Kalter Diebstahl von Lebenschancen

BERLIN. Nicht Schlusslicht, aber auch nicht vorbildliches Ausnahmeland: In Deutschland ist die Korruption eher auf dem Vormarsch als auf dem Rückzug.

Korruption unter Beteiligung der Wirtschaft ist in Deutschland sehr weit verbreitet. Experten gehen davon aus, dass es pro Jahr zu 140 000 bis 160 000 Korruptionsfällen kommt. Nur ein Bruchteil davon, fünf Prozent, wird aufgedeckt und gelangt durch strafrechtliche Ermittlungsverfahren an die Öffentlichkeit. Die Bekämpfung der Korruption dagegen stagniert in Deutschland. Dieses ernüchternde Fazit zog "Transparency International" am Dienstag auf einer Pressekonferenz in Berlin. Diese unabhängige, mit 90 nationalen Sektionen weltweit aktive Organisation hat sich die Bekämpfung der Korruption zum Ziel gesetzt. Im Kampf gegen die Korruption ist Deutschland erstmals seit Jahren im internationalen Vergleich wieder zurückgefallen. Unter den 159 Nationen, die "Transparency International" (TI) inzwischen regelmäßig untersucht und statistisch erfasst, nimmt die Bundesrepublik nur noch Platz 16 ein und wurde von Hongkong überholt, das inzwischen besser dasteht. Deutlich weniger Korruption als in Deutschland gibt es in allen skandinavischen Ländern, in Neuseeland, Singapur, Australien, Österreich, der Schweiz, Kanada, Holland, Großbritannien und Luxemburg. Klarer Spitzenreiter und Vorbild ist Island, wo Bestechlichkeit nahezu nicht vorkommt. Mehr Bestechung zwischen privaten Firmen

Traurige Schlusslichter und damit hochkorrupt sind dagegen Länder wie Tschad, Turkmenistan, Bangladesch oder Haiti und Nigeria. Die Türkei, Japan, Frankreich, die Slowakei und Estland konnten sich verbessern, Russland oder Costa Rica haben sich verschlechtert. ,,Korruption ist ein wesentlicher Grund für die Armut in vielen Entwicklungsländern wie auch ein Hindernis, diese zu überwinden.

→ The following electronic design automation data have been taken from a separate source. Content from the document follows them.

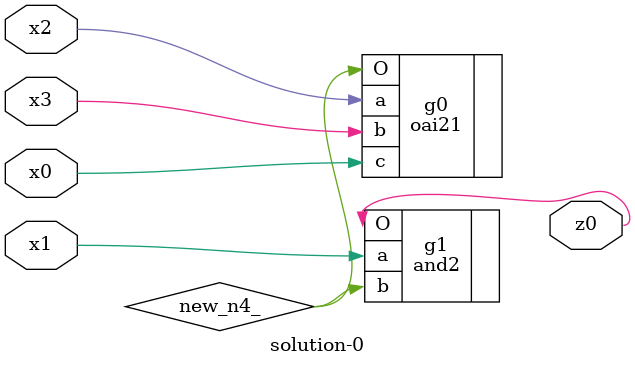
<source format=v>
module \solution-0 (
  x0, x1, x2, x3,
  z0 );
  input x0, x1, x2, x3;
  output z0;
  wire new_n4_;
  oai21  g0(.a(x2), .b(x3), .c(x0), .O(new_n4_));
  and2  g1(.a(x1), .b(new_n4_), .O(z0));
endmodule

</source>
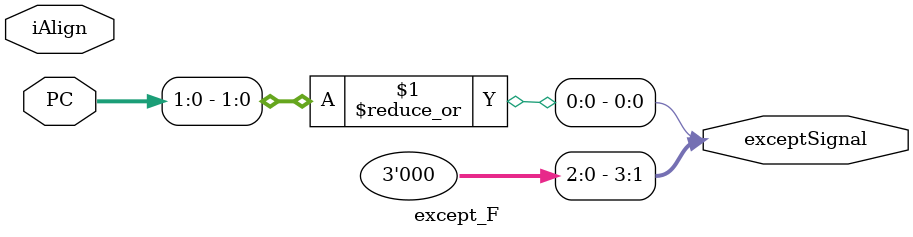
<source format=sv>
module except_F #(parameter N = 64) 
                 (input logic[N-1:0] PC,
                  input logic iAlign,
                  output logic[3:0] exceptSignal);

    // NOTE: if we decide to use iAlign (ie support C extension) in the future 
    // PC[1:0] check should be changed
    // Format: breakpoint, page fault, access fault, misalign
    assign exceptSignal = {{3'b0}, {(|{PC[1:0]})}};

endmodule
</source>
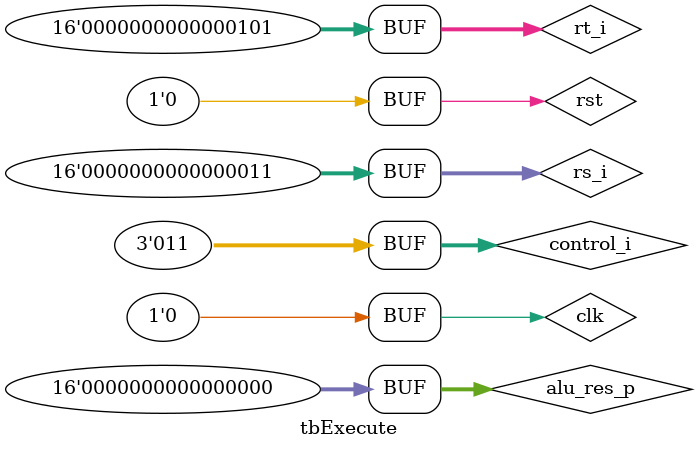
<source format=sv>
module tbExecute#(
    parameter D = 16
) ();


	logic clk, rst;
    logic [2:0] control_i;
    logic [D-1:0] rs_i, rt_i;
    logic [D-1:0] alu_res_p, alu_res_o;

    eStage #(D) 
        dut(.clk_i(clk), .rst_i(rst),
            .control_i(control_i),
            .rs_i(rs_i), .rt_i(rt_i),
            .alu_res_o(alu_res_p)
            //.flags_o(flags_o)
            );

    ePipe #(D)
        exmem_pipe(.clk_i(clk), .rst_i(rst),
        .alu_res_i(alu_res_p),
        .alu_res_o(alu_res_o)
        );
            
    
    initial begin
        #0 
        rst <= 1;
        alu_res_p <= 0;
        
        #50
        rst <= 0;

        #60
        control_i <= 0;
        rs_i <= 3; rt_i <= 5;

        #70
        control_i <= 1;
        rs_i <= 3; rt_i <= 5;

        #80
        control_i <= 2;
        rs_i <= 3; rt_i <= 5;

        #90
        control_i <= 3;
        rs_i <= 3; rt_i <= 5;

    end
    always begin
        #5 clk <= 1;
        #5 clk <= 0;
    end
endmodule
</source>
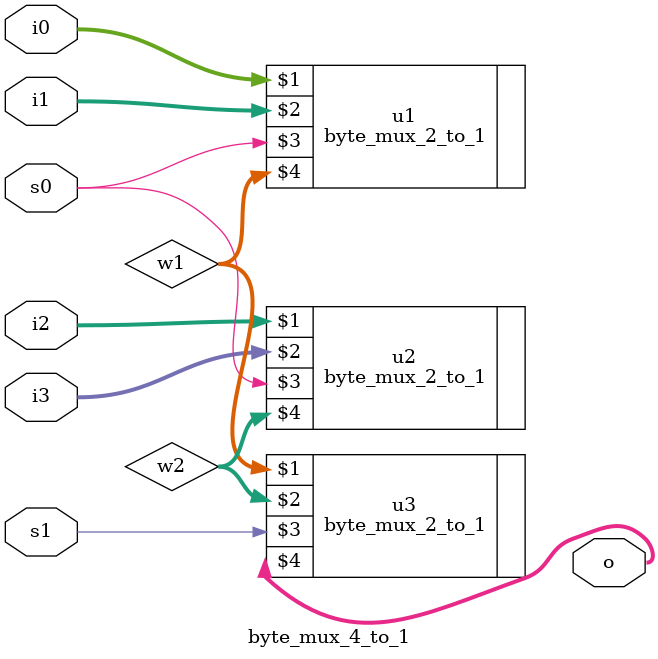
<source format=v>
`timescale 1ns / 1ps
module byte_mux_4_to_1(
    input [7:0] i0,
    input [7:0] i1,
    input [7:0] i2,
    input [7:0] i3,
    input s0,
    input s1,
    output [7:0] o
    );
	 
	 wire [7:0] w1,w2;
	 
	 byte_mux_2_to_1 u1(i0,i1,s0,w1);
	 byte_mux_2_to_1 u2(i2,i3,s0,w2);
	 byte_mux_2_to_1 u3(w1,w2,s1,o);


endmodule

</source>
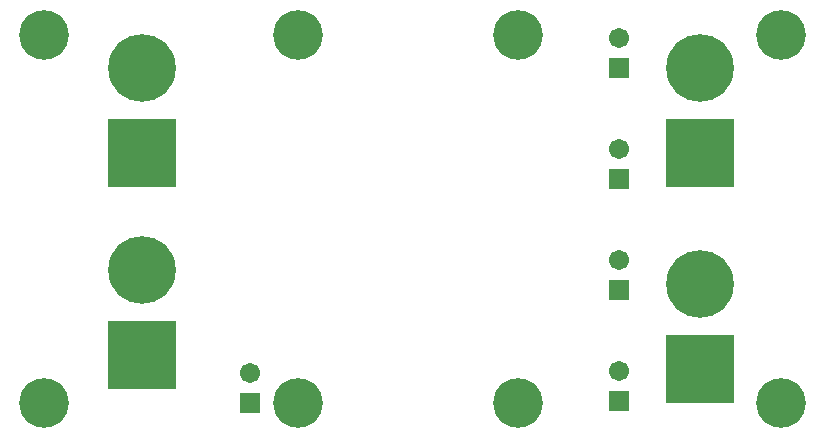
<source format=gbs>
G04*
G04 #@! TF.GenerationSoftware,Altium Limited,Altium Designer,20.0.8 (157)*
G04*
G04 Layer_Color=16711935*
%FSLAX24Y24*%
%MOIN*%
G70*
G01*
G75*
%ADD31R,0.0671X0.0671*%
%ADD32C,0.0671*%
%ADD33C,0.2252*%
%ADD34R,0.2252X0.2252*%
%ADD35C,0.1655*%
D31*
X45650Y25250D02*
D03*
Y28950D02*
D03*
Y21550D02*
D03*
Y32650D02*
D03*
X33350Y21500D02*
D03*
D32*
X45650Y26250D02*
D03*
Y29950D02*
D03*
Y22550D02*
D03*
Y33650D02*
D03*
X33350Y22500D02*
D03*
D33*
X29750Y32667D02*
D03*
Y25917D02*
D03*
X48350Y32667D02*
D03*
Y25467D02*
D03*
D34*
X29750Y29833D02*
D03*
Y23083D02*
D03*
X48350Y29833D02*
D03*
Y22633D02*
D03*
D35*
X34950Y33750D02*
D03*
Y21500D02*
D03*
X51050D02*
D03*
Y33750D02*
D03*
X42300Y21500D02*
D03*
Y33750D02*
D03*
X26500D02*
D03*
Y21500D02*
D03*
M02*

</source>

Sie ist kalter und kalkulierter Diebstahl von Lebenschancen von Männern, Frauen und Kindern", sagte Peter Eigen, der TI-Vorsitzende. Die Fälle von Bestechung zwischen privaten Firmen häufen sich in jüngster Zeit in Deutschland, wie aus dem gestern vorgelegten Korruptionsbericht hervorgeht. Als Beispiel werden die Korruptionsvorwürfe gegen Vorstandsmitglieder oder leitende Angestellte bei BMW, Daimler-Chrysler, Infineon, VW und Siemens genannt. Als "wirklich skandalös" bezeichnete der stellvertretende TI-Vorsitzende für Deutschland, Peter Blomberg, die Affäre bei Volkswagen. Sollte sich der Verdacht bestätigen, dass sich Betriebsräte unter Mitwissen des Personalvorstands aus der Unternehmenskasse bedient hätten, habe das eine völlig neue Qualität. Hintergrund der Zunahme von Korruption ist nach Einschätzung von Transparency Deutschland, dass sich in der Wirtschaft die Strukturen massiv Richtung Outsourcing (Auslagerung) verschieben: "Die Vervielfachung der Lieferanten hat zu einer erheblichen Steigerung von Möglichkeiten zur Korruption geführt. Auch nehmen Loyalität und gegenseitiges Vertrauen da ab, wo sich Arbeitnehmer nur noch als Kostenfaktor behandelt sehen. Für Korruption ein gefundener Nährboden." Zu den Bereichen, die besonders anfällig für Korruption sind, gehören laut TI die Baubranche, der Dienstleistungsbereich, das Handwerk, der Handel sowie Pharma und Gesundheit. Angesichts der in jüngster Zeit starken Häufung spektakulärer Korruptionsfälle forderte Transparency gestern von den hiesigen Unternehmen, Bestechung und Vorteilsnahme entschiedener zu bekämpfen und Schwachstellen endlich konsequenter und gezielter aufzudecken. Korruptionsbekämpfung müsse auch in der Politik ein Kernthema in der Diskussion um den Standort Deutschland werden. Nachdrücklich forderte die Antikorruptions-Organisation von der künftigen Bundesregierung, endlich ein "nationales Korruptionsregister" einzuführen, "damit Unternehmen, gegen die schwer wiegender Korruptionsverdacht besteht, per schwarze Liste für einige Zeit von der Vergabe öffentlicher Aufträge ausgeschlossen werden können".